* Text shown *
· · · ·
= Dorothy Jinarajadasa =

English feminist, suffragette and writer

Dorothy Jinarajadasa (born Dorothy May Graham; 19 March 1881 - 13 January 1963) was an English feminist, suffragette, and writer based in India. Along with Margaret Cousins and Annie Besant, she established the Women's Indian Association in 1917, and was active in efforts to end child marriage and female illiteracy in India. She was a justice of the peace for Madras, and an active Theosophist. She is one of the earliest members of the suffragist movement in India, and is known for her efforts to build transnational networks between suffrage movements.

== Biography ==
She was born as Dorothy May Graham in the United Kingdom, and married Sri Lankan Theosophist, Curuppumullage Jinarajadasa on 11 November 1916. They had met in Adyar, in meetings of the Theosophical Society, and had traveled back to London to be married.

== Career ==
Jinarajadasa was active in efforts to establish suffrage for women in the United Kingdom as well as in India, and was arrested (but not charged) for her participation in protests for the British suffrage movement.

In 1917, she established the Women's Indian Association (WIA) along with Margaret Cousins and Annie Besant. The organization was conceived of by Cousins and Jinarajadasa, who met at the Theosophical Society in Adyar, where Jinarajadasa and her husband were living, and where she served as a justice of the peace. The initial purpose of the organization was to encourage women's sports, as well as to promote women's education and craft. Once established, Jinarajadasa reached out to the Theosophical Society to invite them to establish similar branches of the Women's India Association across India. Through her efforts, forty-three additional branches were established over the following year. Jinarajadasa served as the first secretary of the organization. The WIA was very politically active, advocating against child marriage, engaging in philanthropy, and supporting suffragist efforts. In 1918, Cousins and Jinarajadasa founded Stri Dharma, a women's magazine that they edited, and which carried articles concerning women's welfare, and Jinarajadasa contributed extensively to the magazine as well as editing it. Jinarajadasa had previously established a smaller women's organisation in Madanapalle. Along with Hannah Sen, Jinarajadasa advocated for the involvement of Indian women in the suffrage movement, and protested against Western misrepresentations of Indian religious and cultural practices.

In 1917, Jinarajadasa was part of a delegation of women, including Cousins, Sarojini Naidu, Annie Besant, Herabai Tata and others, to address Sir Edwin Montagu, the secretary of state for India, on a proposal to extend the vote for women. Although their efforts were unsuccessful at the time, they received wide attention in the Indian and English press and were soon supported by demands for suffrage from other organizations, including the Indian National Congress. In 1918, at the Malabar District Conference of the Indian National Congress, Jinarajadasa successfully moved a resolution in support of female suffrage, which was passed unanimously. Through 1918, she was in regular correspondence with Constance Villiers-Stuart, who was advocating in England for the inclusion of women in the Indian electorate. In April 1921, when the franchise was extended to women in the Madras Presidency, Jinarajadasa was one of several women who attended the debates. Writing in Sri Dharma, she contrasted the Indian experience of suffrage to her experiences in Britain, where the suffrage movement had been received with violence and arrests.
· · · ·
* Provided data *
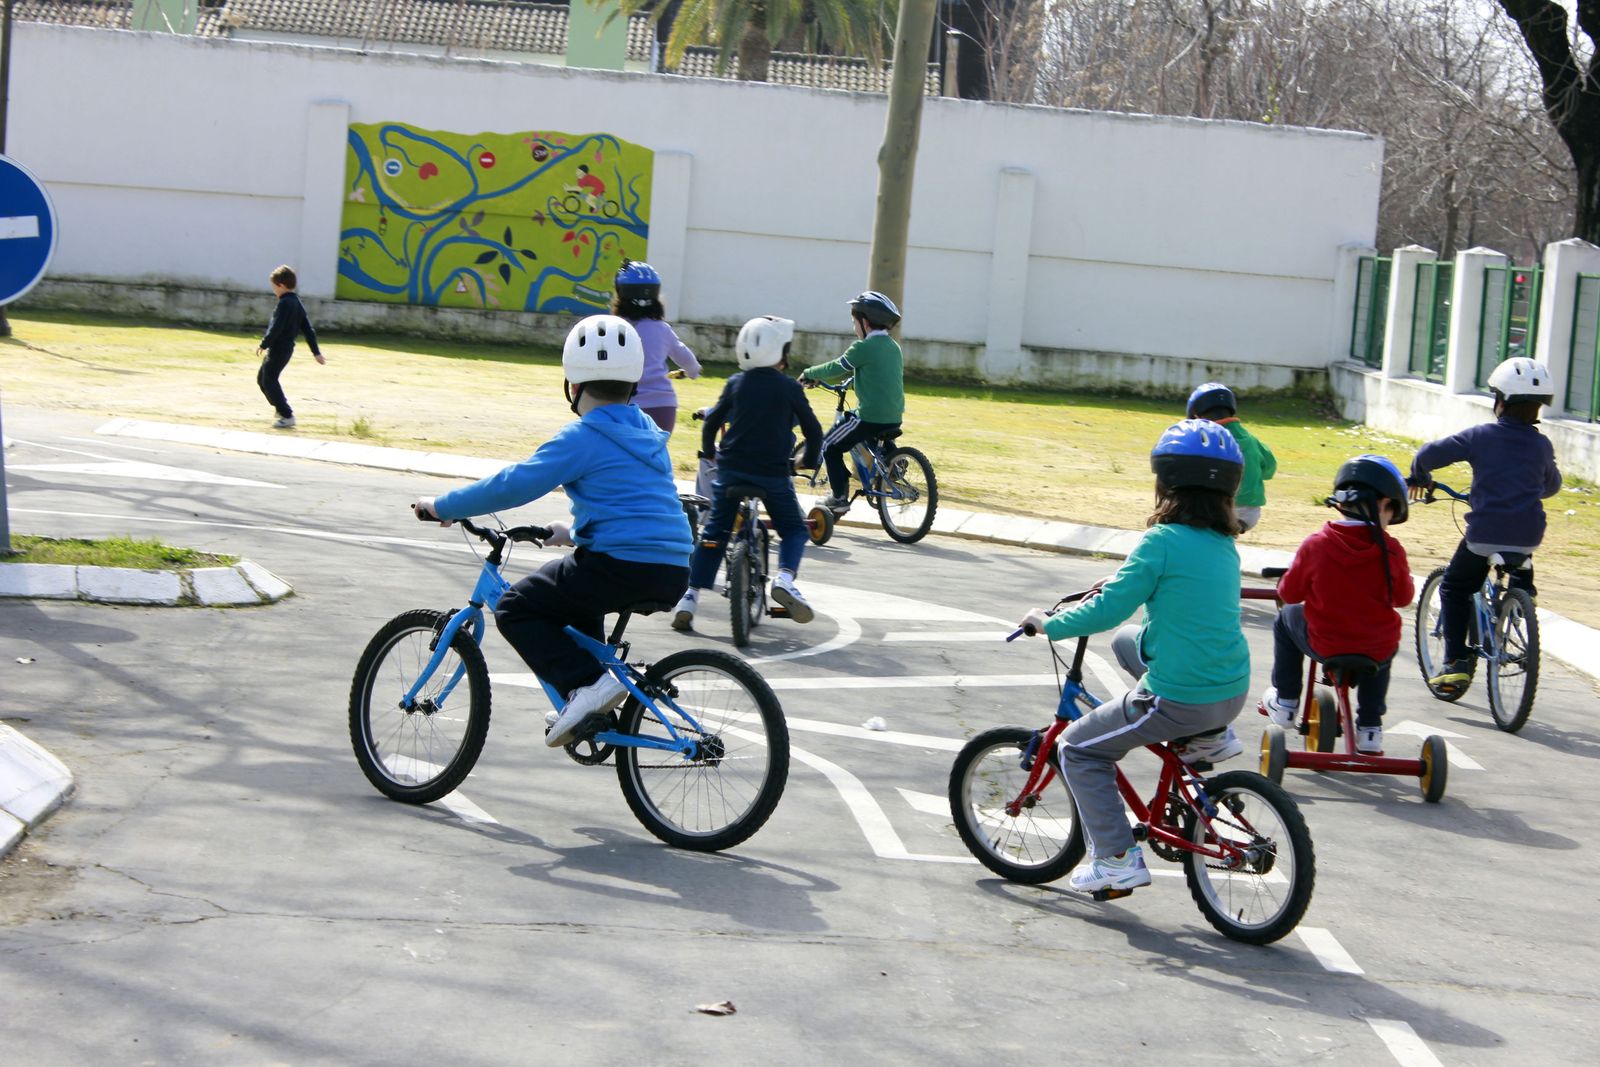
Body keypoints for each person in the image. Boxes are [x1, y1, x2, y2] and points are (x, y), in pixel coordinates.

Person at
· · · ·
* Exercise tasks *
#1 Decide whether each statement agrees with the passage on Dorothy Jinarajadasa, giving yes or no and quoting the words that settle it: (a) She and her husband met in Adyar and were married in London. (b) The Women's Indian Association was first set up to campaign against child marriage. (c) Her 1918 resolution at the Malabar District Conference passed by a narrow margin.
#2 Repeat everything in the passage on Dorothy Jinarajadasa from "English feminist, suffragette and" down to "between suffrage movements.".
The material after the passage on Dorothy Jinarajadasa is separate from it and unrelated.

* Responses to the tasks *
#1
(a) Yes: "They had met in Adyar, in meetings of the Theosophical Society, and had traveled back to London to be married."
(b) No: "The initial purpose of the organization was to encourage women's sports, as well as to promote women's education and craft."
(c) No: "which was passed unanimously"

#2
English feminist, suffragette and writer

Dorothy Jinarajadasa (born Dorothy May Graham; 19 March 1881 - 13 January 1963) was an English feminist, suffragette, and writer based in India. Along with Margaret Cousins and Annie Besant, she established the Women's Indian Association in 1917, and was active in efforts to end child marriage and female illiteracy in India. She was a justice of the peace for Madras, and an active Theosophist. She is one of the earliest members of the suffragist movement in India, and is known for her efforts to build transnational networks between suffrage movements.